[Instruction] From the line that includes "Muhammet Atalay (Tur) Torku" down to the final line of the data below, copy every line exactly and leave the rest out.

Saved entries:
· · ·
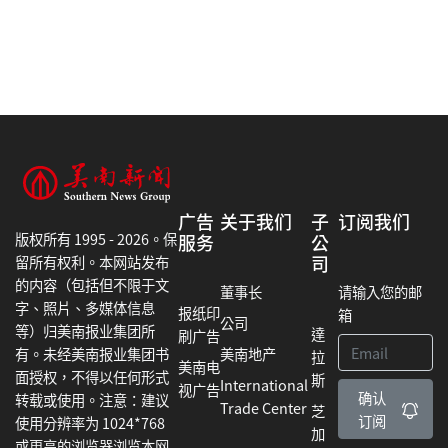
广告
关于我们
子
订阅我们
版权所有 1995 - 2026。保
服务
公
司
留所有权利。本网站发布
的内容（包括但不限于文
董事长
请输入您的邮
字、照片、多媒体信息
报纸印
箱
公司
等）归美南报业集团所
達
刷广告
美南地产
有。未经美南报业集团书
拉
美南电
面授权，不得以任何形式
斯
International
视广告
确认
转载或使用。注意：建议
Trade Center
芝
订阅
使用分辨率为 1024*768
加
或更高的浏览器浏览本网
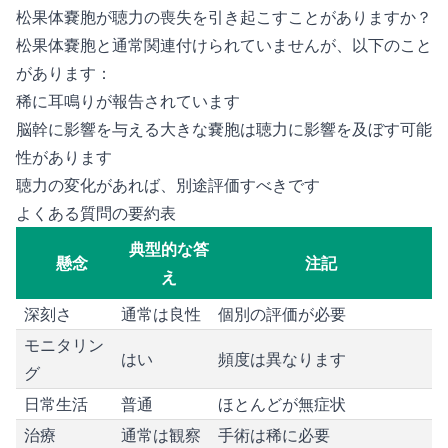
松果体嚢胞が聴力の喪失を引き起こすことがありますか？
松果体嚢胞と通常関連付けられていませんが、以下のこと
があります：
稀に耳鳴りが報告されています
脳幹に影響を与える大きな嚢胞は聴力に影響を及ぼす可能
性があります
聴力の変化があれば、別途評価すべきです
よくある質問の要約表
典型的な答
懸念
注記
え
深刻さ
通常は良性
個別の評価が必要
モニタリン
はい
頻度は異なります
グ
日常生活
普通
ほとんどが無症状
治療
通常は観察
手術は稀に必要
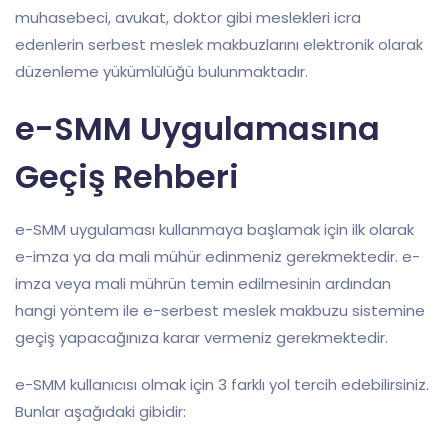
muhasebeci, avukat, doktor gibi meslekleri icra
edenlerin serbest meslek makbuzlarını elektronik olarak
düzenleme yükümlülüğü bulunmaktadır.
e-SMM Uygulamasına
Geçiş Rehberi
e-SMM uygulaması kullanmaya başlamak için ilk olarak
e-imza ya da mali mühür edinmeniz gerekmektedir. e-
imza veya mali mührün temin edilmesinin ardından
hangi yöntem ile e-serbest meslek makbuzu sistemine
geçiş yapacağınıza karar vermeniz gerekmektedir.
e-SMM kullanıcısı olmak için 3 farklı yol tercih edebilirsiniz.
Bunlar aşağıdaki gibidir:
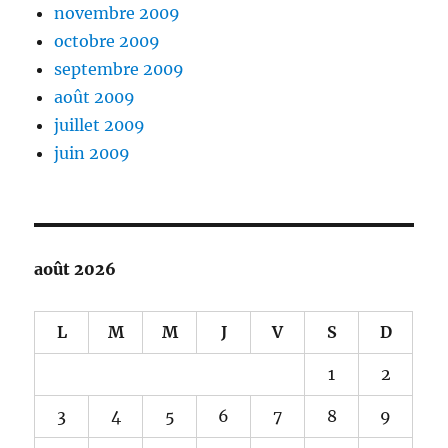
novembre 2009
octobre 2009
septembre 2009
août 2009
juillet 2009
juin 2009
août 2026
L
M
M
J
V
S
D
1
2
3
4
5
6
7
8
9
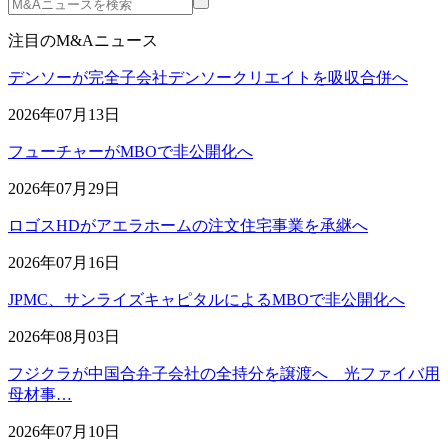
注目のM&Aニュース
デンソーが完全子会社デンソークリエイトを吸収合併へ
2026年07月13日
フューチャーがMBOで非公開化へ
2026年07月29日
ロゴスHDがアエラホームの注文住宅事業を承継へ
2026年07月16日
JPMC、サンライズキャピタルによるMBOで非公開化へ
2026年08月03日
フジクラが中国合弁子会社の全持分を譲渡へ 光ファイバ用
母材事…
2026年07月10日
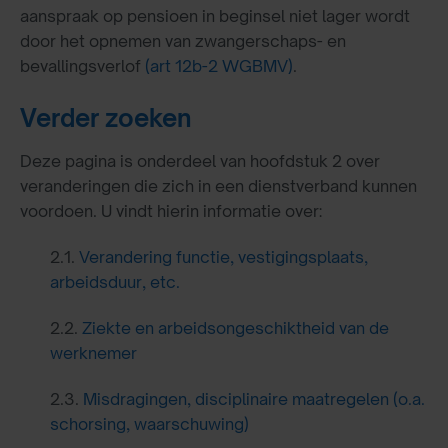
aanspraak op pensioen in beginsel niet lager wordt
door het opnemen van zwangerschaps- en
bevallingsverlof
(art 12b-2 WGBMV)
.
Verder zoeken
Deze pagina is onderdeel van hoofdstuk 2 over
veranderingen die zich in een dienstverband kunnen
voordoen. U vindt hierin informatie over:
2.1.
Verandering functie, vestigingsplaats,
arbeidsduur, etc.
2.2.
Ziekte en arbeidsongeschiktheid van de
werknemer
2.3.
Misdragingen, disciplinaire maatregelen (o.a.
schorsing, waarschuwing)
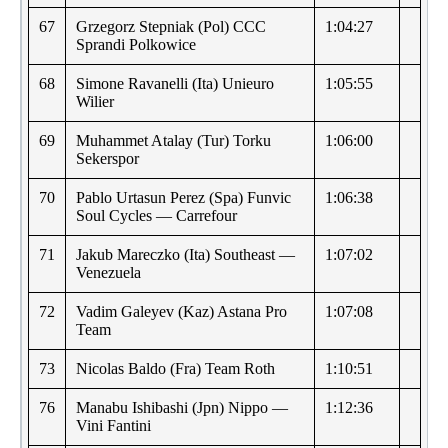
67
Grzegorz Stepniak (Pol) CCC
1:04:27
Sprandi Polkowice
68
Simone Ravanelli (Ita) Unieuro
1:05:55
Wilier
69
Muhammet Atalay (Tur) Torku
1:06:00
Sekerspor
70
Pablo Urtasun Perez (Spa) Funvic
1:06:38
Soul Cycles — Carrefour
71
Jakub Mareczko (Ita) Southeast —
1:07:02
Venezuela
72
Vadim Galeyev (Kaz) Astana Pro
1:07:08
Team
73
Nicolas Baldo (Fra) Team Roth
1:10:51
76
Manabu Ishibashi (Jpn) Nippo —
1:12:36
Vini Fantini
· · ·
[Finished exercise]
Muhammet Atalay (Tur) Torku
1:06:00
Sekerspor
70
Pablo Urtasun Perez (Spa) Funvic
1:06:38
Soul Cycles — Carrefour
71
Jakub Mareczko (Ita) Southeast —
1:07:02
Venezuela
72
Vadim Galeyev (Kaz) Astana Pro
1:07:08
Team
73
Nicolas Baldo (Fra) Team Roth
1:10:51
76
Manabu Ishibashi (Jpn) Nippo —
1:12:36
Vini Fantini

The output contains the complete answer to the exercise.